The immune system of a mammal is one of the most versatile biological systems as probably greater than 1.0.times.10.sup.7 antibody specificities can be produced. Indeed, much of contemporary biological and medical research is directed toward tapping this repertoire. During the last decade there has been a dramatic increase in the ability to harness the output of the vast immunological repertoire. The development of the hybridoma methodology by Kohler and Milstein has made it possible to produce monoclonal antibodies, i.e., a composition of antibody molecules of a single specificity, from the repertoire of antibodies induced during an immune response.

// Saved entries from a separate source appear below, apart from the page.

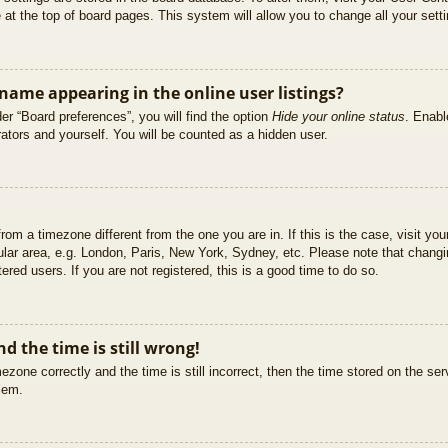
at the top of board pages. This system will allow you to change all your sett
ame appearing in the online user listings?
er “Board preferences”, you will find the option
Hide your online status
. Enabl
ators and yourself. You will be counted as a hidden user.
 from a timezone different from the one you are in. If this is the case, visit 
ular area, e.g. London, Paris, New York, Sydney, etc. Please note that changi
ered users. If you are not registered, this is a good time to do so.
d the time is still wrong!
ezone correctly and the time is still incorrect, then the time stored on the ser
blem.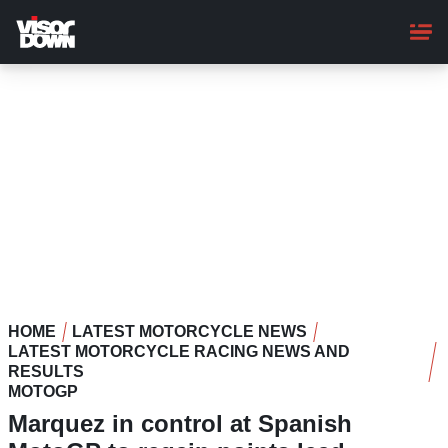
Skip
to
main
content
HOME
LATEST MOTORCYCLE NEWS
LATEST MOTORCYCLE RACING NEWS AND
RESULTS
MOTOGP
Marquez in control at Spanish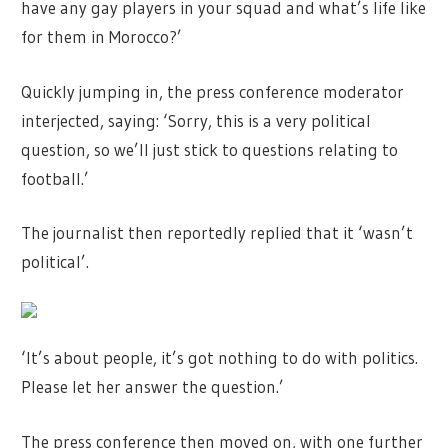
have any gay players in your squad and what’s life like
for them in Morocco?’
Quickly jumping in, the press conference moderator
interjected, saying: ‘Sorry, this is a very political
question, so we’ll just stick to questions relating to
football.’
The journalist then reportedly replied that it ‘wasn’t
political’.
‘It’s about people, it’s got nothing to do with politics.
Please let her answer the question.’
The press conference then moved on, with one further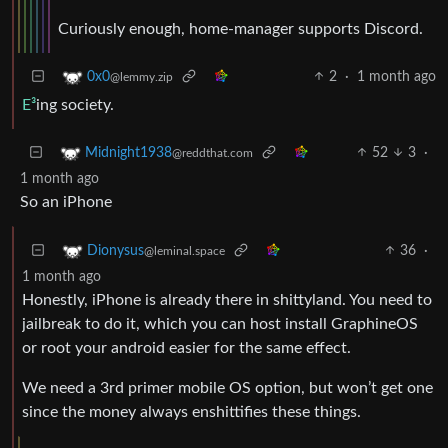
Curiously enough, home-manager supports Discord.
2
·
1 month ago
0x0
@lemmy.zip
E³
ing society.
52
3
·
Midnight1938
@reddthat.com
1 month ago
So an iPhone
36
·
Dionysus
@leminal.space
1 month ago
Honestly, iPhone is already there in shittyland. You need to
jailbreak to do it, which you can host install GraphineOS
or root your android easier for the same effect.
We need a 3rd primer mobile OS option, but won’t get one
since the money always enshittifies these things.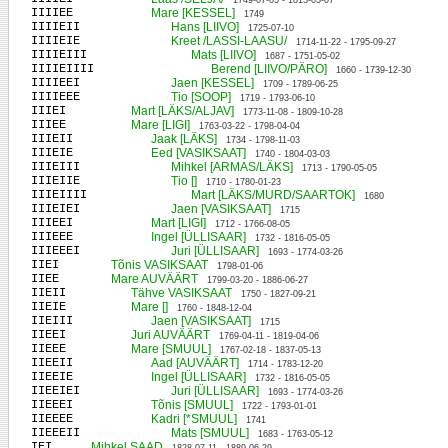
1749-07-05 - 1813-03-07
IIIIEE
Mare [KESSEL]
1749
IIIIEII
Hans [LIIVO]
1725-07-10
IIIIEIE
Kreet /LASSI-LAASU/
1714-11-22 - 1795-09-27
IIIIEIII
Mats [LIIVO]
1687 - 1751-05-02
IIIIEIIII
Berend [LIIVO/PÄRO]
1660 - 1739-12-30
IIIIEEI
Jaen [KESSEL]
1709 - 1789-06-25
IIIIEEE
Tio [SOOP]
1719 - 1793-06-10
IIIEI
Mart [LÄKS/ALJAV]
1773-11-08 - 1809-10-28
IIIEE
Mare [LIGI]
1763-03-22 - 1798-04-04
IIIEII
Jaak [LÄKS]
1734 - 1798-11-03
IIIEIE
Eed [VASIKSAAT]
1740 - 1804-03-03
IIIEIII
Mihkel [ARMAS/LÄKS]
1713 - 1790-05-05
IIIEIIE
Tio []
1710 - 1780-01-23
IIIEIIII
Mart [LÄKS/MURD/SAARTOK]
1680
IIIEIEI
Jaen [VASIKSAAT]
1715
IIIEEI
Mart [LIGI]
1712 - 1766-08-05
IIIEEE
Ingel [ÜLLISAAR]
1732 - 1816-05-05
IIIEEEI
Juri [ÜLLISAAR]
1693 - 1774-03-26
IIEI
Tõnis VASIKSAAT
1798-01-06
IIEE
Mare AUVÄÄRT
1799-03-20 - 1886-06-27
IIEII
Tähve VASIKSAAT
1750 - 1827-09-21
IIEIE
Mare []
1760 - 1848-12-04
IIEIII
Jaen [VASIKSAAT]
1715
IIEEI
Juri AUVÄÄRT
1769-04-11 - 1819-04-06
IIEEE
Mare [SMUUL]
1767-02-18 - 1837-05-13
IIEEII
Aad [AUVÄÄRT]
1714 - 1783-12-20
IIEEIE
Ingel [ÜLLISAAR]
1732 - 1816-05-05
IIEEIEI
Juri [ÜLLISAAR]
1693 - 1774-03-26
IIEEEI
Tõnis [SMUUL]
1722 - 1793-01-01
IIEEEE
Kadri [*SMUUL]
1741
IIEEEII
Mats [SMUUL]
1683 - 1763-05-12
IEI
Mihkel SAAD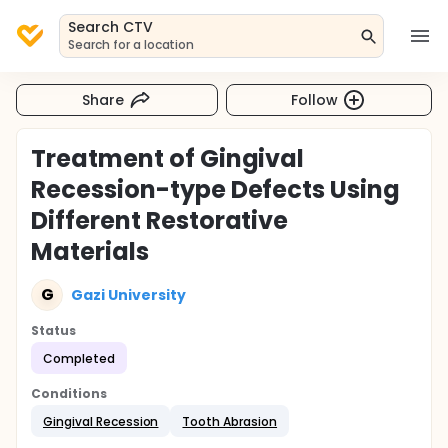
Search CTV
Search for a location
Share
Follow
Treatment of Gingival
Recession-type Defects Using
Different Restorative
Materials
G
Gazi University
Status
Completed
Conditions
Gingival Recession
Tooth Abrasion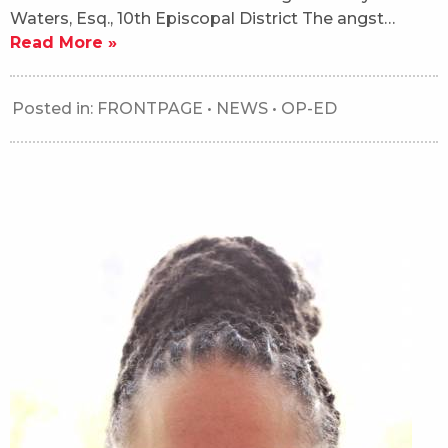
Waters, Esq., 10th Episcopal District The angst…
Read More »
Posted in:
FRONTPAGE
•
NEWS
•
OP-ED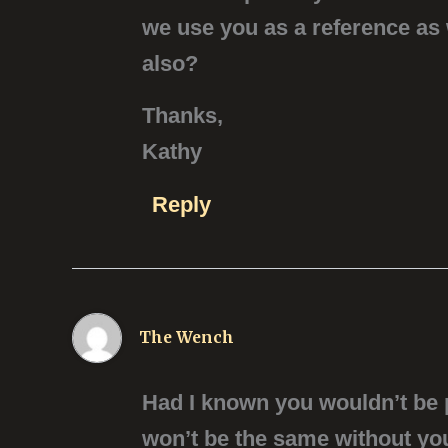
we use you as a reference as
also?
Thanks,
Kathy
Reply
The Wench
Had I known you wouldn’t be pl
won’t be the same without you 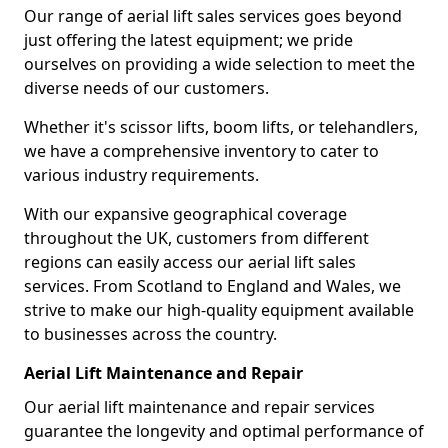
Our range of aerial lift sales services goes beyond
just offering the latest equipment; we pride
ourselves on providing a wide selection to meet the
diverse needs of our customers.
Whether it's scissor lifts, boom lifts, or telehandlers,
we have a comprehensive inventory to cater to
various industry requirements.
With our expansive geographical coverage
throughout the UK, customers from different
regions can easily access our aerial lift sales
services. From Scotland to England and Wales, we
strive to make our high-quality equipment available
to businesses across the country.
Aerial Lift Maintenance and Repair
Our aerial lift maintenance and repair services
guarantee the longevity and optimal performance of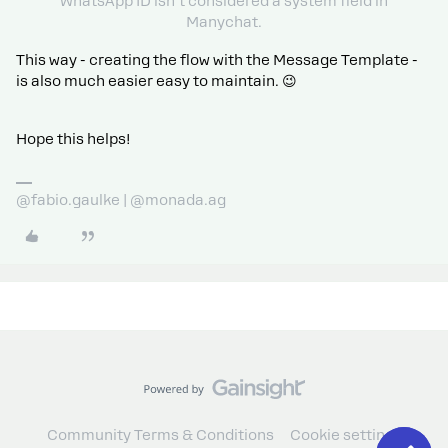
WhatsApp ID isn’t considered a system field in
Manychat.
This way - creating the flow with the Message Template -
is also much easier easy to maintain. 😉
Hope this helps!
@fabio.gaulke | @monada.ag
Community Terms & Conditions
Cookie settings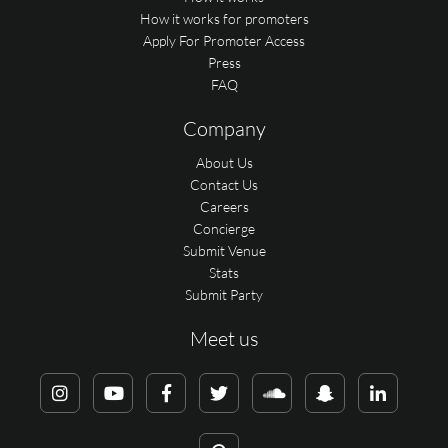
How it works for promoters
Apply For Promoter Access
Press
FAQ
Company
About Us
Contact Us
Careers
Concierge
Submit Venue
Stats
Submit Party
Meet us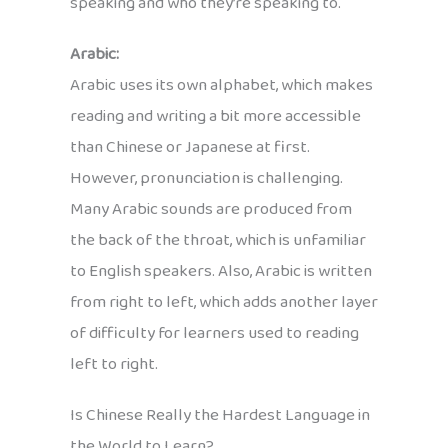
speaking and who they’re speaking to.
Arabic:
Arabic uses its own alphabet, which makes
reading and writing a bit more accessible
than Chinese or Japanese at first.
However, pronunciation is challenging.
Many Arabic sounds are produced from
the back of the throat, which is unfamiliar
to English speakers. Also, Arabic is written
from right to left, which adds another layer
of difficulty for learners used to reading
left to right.
Is Chinese Really the Hardest Language in
the World to Learn?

Unfortunately, current methods for generating monoclonal antibodies are not capable of efficiently surveying the entire antibody response induced by a particular immunogen. In an individual animal there are at least 5-10,000 different B-cell clones capable of generating unique antibodies to a small relatively rigid immunogens, such as, for example dinitrophenol. Further, because of the process of somatic mutation during the generation of antibody diversity, essentially an unlimited number of unique antibody molecules may be generated. In contrast to this vast potential for different antibodies, current hybridoma methodologies typically yield only a few hundred different monoclonal antibodies per fusion.
Other difficulties in producing monoclonal antibodies with the hybridoma methodology include genetic instability and low production capacity of hybridoma cultures. One means by which the art has attempted to overcome these latter two problems has been to clone the immunoglobulin-producing genes from a particular hybridoma of interest into a procaryotic expression system. See, for example, Robinson et al., PCT Publication No. WO 89/0099; Winter et al., European Patent Publication No. 0239400; Reading, U.S. Pat. No. 4,714,681; and Cabilly et al., European Patent Publication No. 0125023.

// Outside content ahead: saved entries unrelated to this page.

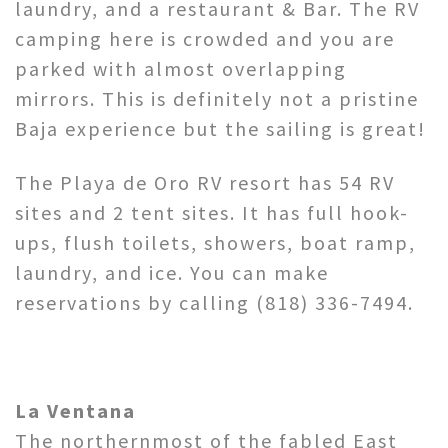
laundry, and a restaurant & Bar. The RV
camping here is crowded and you are
parked with almost overlapping
mirrors. This is definitely not a pristine
Baja experience but the sailing is great!
The Playa de Oro RV resort has 54 RV
sites and 2 tent sites. It has full hook-
ups, flush toilets, showers, boat ramp,
laundry, and ice. You can make
reservations by calling (818) 336-7494.
La Ventana
The northernmost of the fabled East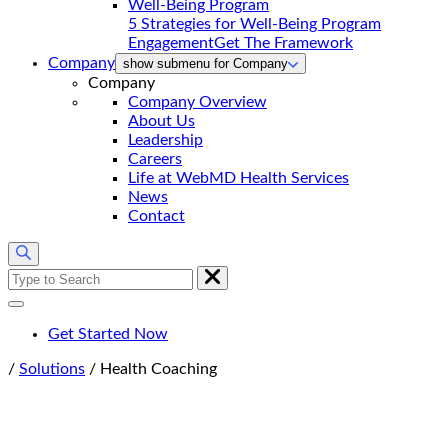
5 Strategies for Well-Being Program
Engagement
Get The Framework
Company
show submenu for Company
Company
Company Overview
About Us
Leadership
Careers
Life at WebMD Health Services
News
Contact
Search
for:
Get Started Now
Home
/
Solutions
/
Health Coaching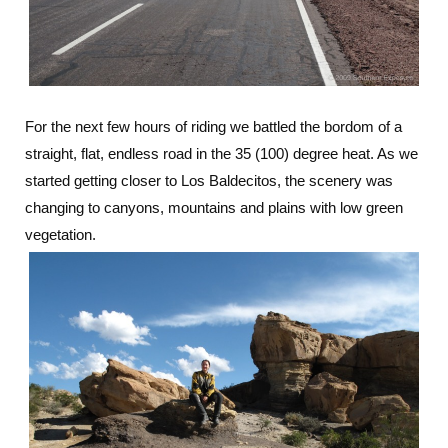
For the next few hours of riding we battled the bordom of a
straight, flat, endless road in the 35 (100) degree heat. As we
started getting closer to Los Baldecitos, the scenery was
changing to canyons, mountains and plains with low green
vegetation.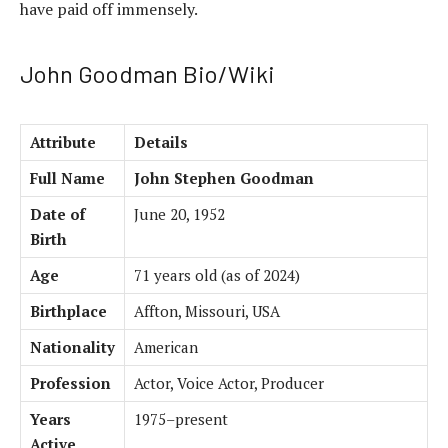
have paid off immensely.
John Goodman Bio/Wiki
Attribute
Details
Full Name
John Stephen Goodman
Date of
June 20, 1952
Birth
Age
71 years old (as of 2024)
Birthplace
Affton, Missouri, USA
Nationality
American
Profession
Actor, Voice Actor, Producer
Years
1975–present
Active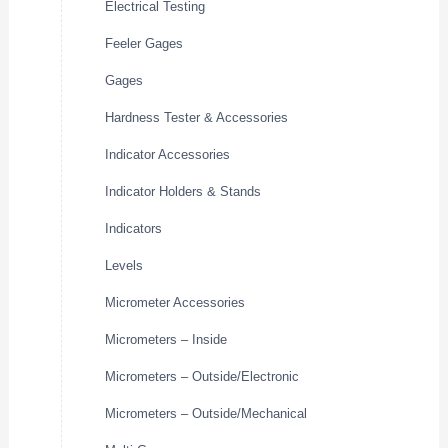
Electrical Testing
Feeler Gages
Gages
Hardness Tester & Accessories
Indicator Accessories
Indicator Holders & Stands
Indicators
Levels
Micrometer Accessories
Micrometers – Inside
Micrometers – Outside/Electronic
Micrometers – Outside/Mechanical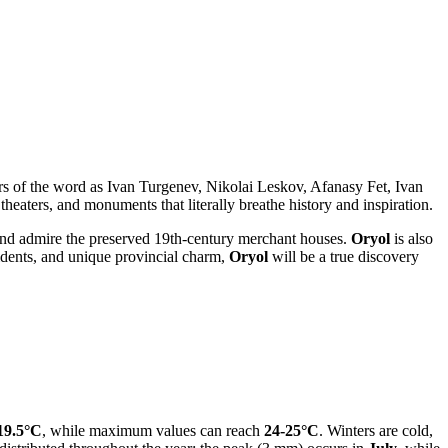
sters of the word as Ivan Turgenev, Nikolai Leskov, Afanasy Fet, Ivan
aters, and monuments that literally breathe history and inspiration.
s, and admire the preserved 19th-century merchant houses.
Oryol
is also
esidents, and unique provincial charm,
Oryol
will be a true discovery
19.5°C
, while maximum values can reach
24-25°C
. Winters are cold,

The immunologic repertoire of vertebrates has recently been found to contain genes coding for immunoglobulins having catalytic activity. Tramontano et al., Sci., 234:1566-1570 (1986); Pollack et al., Sci., 234:1570-1573 (1986); Janda et al., Sci., 241:1188-1191 (1988); and Janda et al., Sci., 244:437-440 (1989). The presence of, or the ability to induce the repertoire to produce, antibodies molecules capable of a catalyzing chemical reaction, i.e., acting like enzymes, had previously been postulated almost 20 years ago by W. P. Jencks in Catalysis in Chemistry and Enzymology, McGraw-Hill, N.Y. (1969).

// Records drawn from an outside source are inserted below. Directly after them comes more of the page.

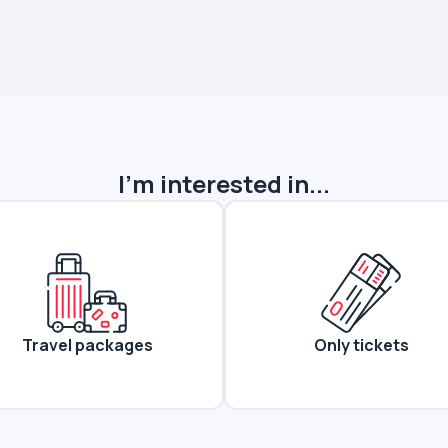
I'm interested in...
Travel packages
Only tickets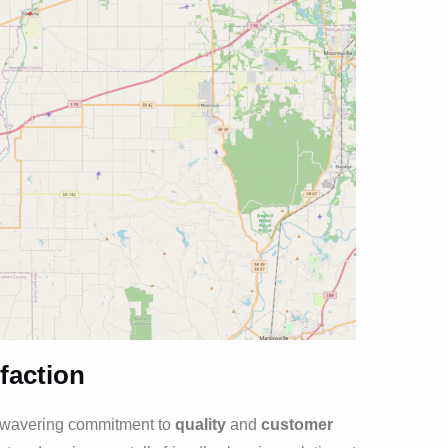
faction
unwavering commitment to
quality
and
customer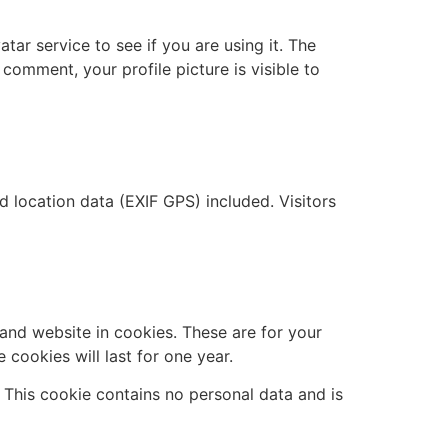
ar service to see if you are using it. The
 comment, your profile picture is visible to
location data (EXIF GPS) included. Visitors
and website in cookies. These are for your
cookies will last for one year.
. This cookie contains no personal data and is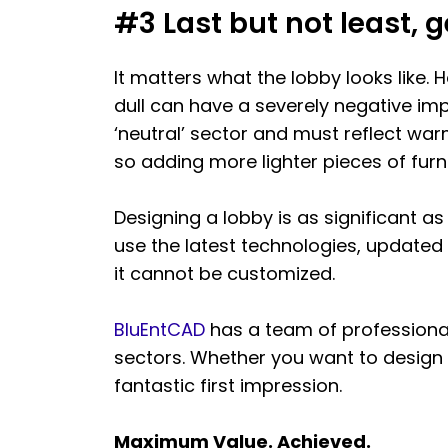
#3 Last but not least, g
It matters what the lobby looks like. H
dull can have a severely negative imp
‘neutral’ sector and must reflect wa
so adding more lighter pieces of fur
Designing a lobby is as significant a
use the latest technologies, updated
it cannot be customized.
BluEntCAD
has a team of professiona
sectors. Whether you want to design 
fantastic first impression.
Maximum Value. Achieved.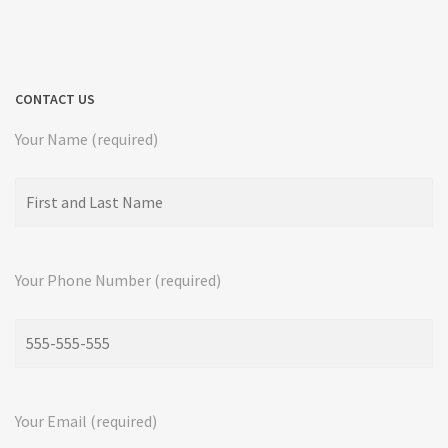
CONTACT US
Your Name (required)
Your Phone Number (required)
Your Email (required)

It is believed that one reason the art failed to isolate catalytic antibodies from the immunological repertoire earlier, and its failure to isolate many to date even after their actual discovery, is the inability to screen a large portion of the repertoire for the desired activity. Another reason is believed to be the bias of currently available screening techniques, such as the hybridoma technique, towards the production high affinity antibodies inherently designed for participation in the process of neutralization, as opposed to catalysis.